Spinosad is fermented from natural soil bacteria, and it offers both the pest-killing effectiveness of the best synthetics and the safety profiles of near-benign biological pest controls. Spinosad is not only natural, but is applied at ridiculously low rates—typically one hundredth of an ounce per acre. This tiny amount of pesticide is mixed with bait—six cups of sugar and corn protein per acre, plus U.S. Department of Agriculture-identified attractants that fruit flies love—to lure the creatures into ingesting a fatal dose.
Humans and mammals would have to ingest at least two thousand times the spinosad application rate to incur any danger. Spinosads are low in toxicity to humans and mammals, practically non-toxic to birds, and only moderately toxic to fish. They are tailored to attack the physiologies and enzymes of insects. Moreover, fruit flies have to eat the bait for it to work, so it poses little risk from contact exposure to beneficial insects. In addition, bees are repelled by its odor.
Development of resistance in the target species isn’t an issue here. The job at hand is eradication, not suppression, which means that the flies’ offspring must also be killed. Fruit-fly maggots fall to the ground with the ripe fruit and burrow into the soil to wait for several weeks as pupae before emerging as adult flies and renewing the infestation. Thus, the state will require a series of sprays to protect the produce, and often the areas under the trees will have to be sprayed labor-intensively, using backpack and ATV sprayers.

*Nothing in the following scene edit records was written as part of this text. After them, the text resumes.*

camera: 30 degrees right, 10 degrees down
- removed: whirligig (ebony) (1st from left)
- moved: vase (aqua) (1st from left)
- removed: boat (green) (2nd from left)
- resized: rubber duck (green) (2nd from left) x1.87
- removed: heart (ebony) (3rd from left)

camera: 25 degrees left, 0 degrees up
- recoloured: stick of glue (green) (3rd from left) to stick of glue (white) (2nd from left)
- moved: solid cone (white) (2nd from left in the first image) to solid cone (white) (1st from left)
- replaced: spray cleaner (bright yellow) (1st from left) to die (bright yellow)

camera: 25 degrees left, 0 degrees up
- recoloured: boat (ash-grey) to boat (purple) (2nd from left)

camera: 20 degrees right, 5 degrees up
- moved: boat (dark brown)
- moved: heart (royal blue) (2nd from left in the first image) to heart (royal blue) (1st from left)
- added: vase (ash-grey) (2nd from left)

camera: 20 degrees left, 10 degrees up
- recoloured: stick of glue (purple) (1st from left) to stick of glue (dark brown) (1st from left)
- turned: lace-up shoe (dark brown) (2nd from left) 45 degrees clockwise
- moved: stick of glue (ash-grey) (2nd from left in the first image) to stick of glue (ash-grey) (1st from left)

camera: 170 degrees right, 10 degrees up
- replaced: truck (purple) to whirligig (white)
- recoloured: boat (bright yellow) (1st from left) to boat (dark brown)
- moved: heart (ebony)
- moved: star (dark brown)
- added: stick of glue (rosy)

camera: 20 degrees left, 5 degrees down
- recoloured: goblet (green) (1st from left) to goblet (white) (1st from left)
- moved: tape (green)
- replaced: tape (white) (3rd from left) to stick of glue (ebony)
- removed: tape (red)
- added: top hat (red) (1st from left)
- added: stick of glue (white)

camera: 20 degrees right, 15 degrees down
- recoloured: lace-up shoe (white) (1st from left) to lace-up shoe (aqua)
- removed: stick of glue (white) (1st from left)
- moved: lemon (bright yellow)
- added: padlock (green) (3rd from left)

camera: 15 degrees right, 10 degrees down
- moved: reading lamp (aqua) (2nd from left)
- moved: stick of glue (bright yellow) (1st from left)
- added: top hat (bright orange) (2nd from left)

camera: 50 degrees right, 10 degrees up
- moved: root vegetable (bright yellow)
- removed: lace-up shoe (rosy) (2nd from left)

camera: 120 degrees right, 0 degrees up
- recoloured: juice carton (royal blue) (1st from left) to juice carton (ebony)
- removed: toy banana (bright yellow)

Ironically, California’s traditional weapon against fruit flies has been another supposed evil usually hated by organic-farming advocates: radiation. Every year, as both the Mexican and Mediterranean fruit flies try to attack California fruit orchards, they are stymied by millions of lab-raised male fruit flies that have been sterilized by gamma rays and released each year across the southwestern U.S. and northern Mexico. The sterile males mate with fertile females, and the latter produce no offspring, which suppresses the fly populations.
This year, when the irradiation defense proved inadequate and the Mexican fruit flies managed to mount dangerous invasion numbers, the research investment of a big chemical corporation appears to be the only plausible salvation for the organic produce industry.
The spraying effort has just started. Let’s hope that it can survive the usual onslaught of anti-pesticide activists waving injunctions and of black-clad anti-corporation activists smashing spray-plane windshields with baseball bats. If they succeed in blocking the program, the tiny fruit fly might close down the U.S. organic food industry permanently.
Dennis T. Avery is based in Churchville, VA, and is director of the Hudson Institute's Center for Global Food Issues.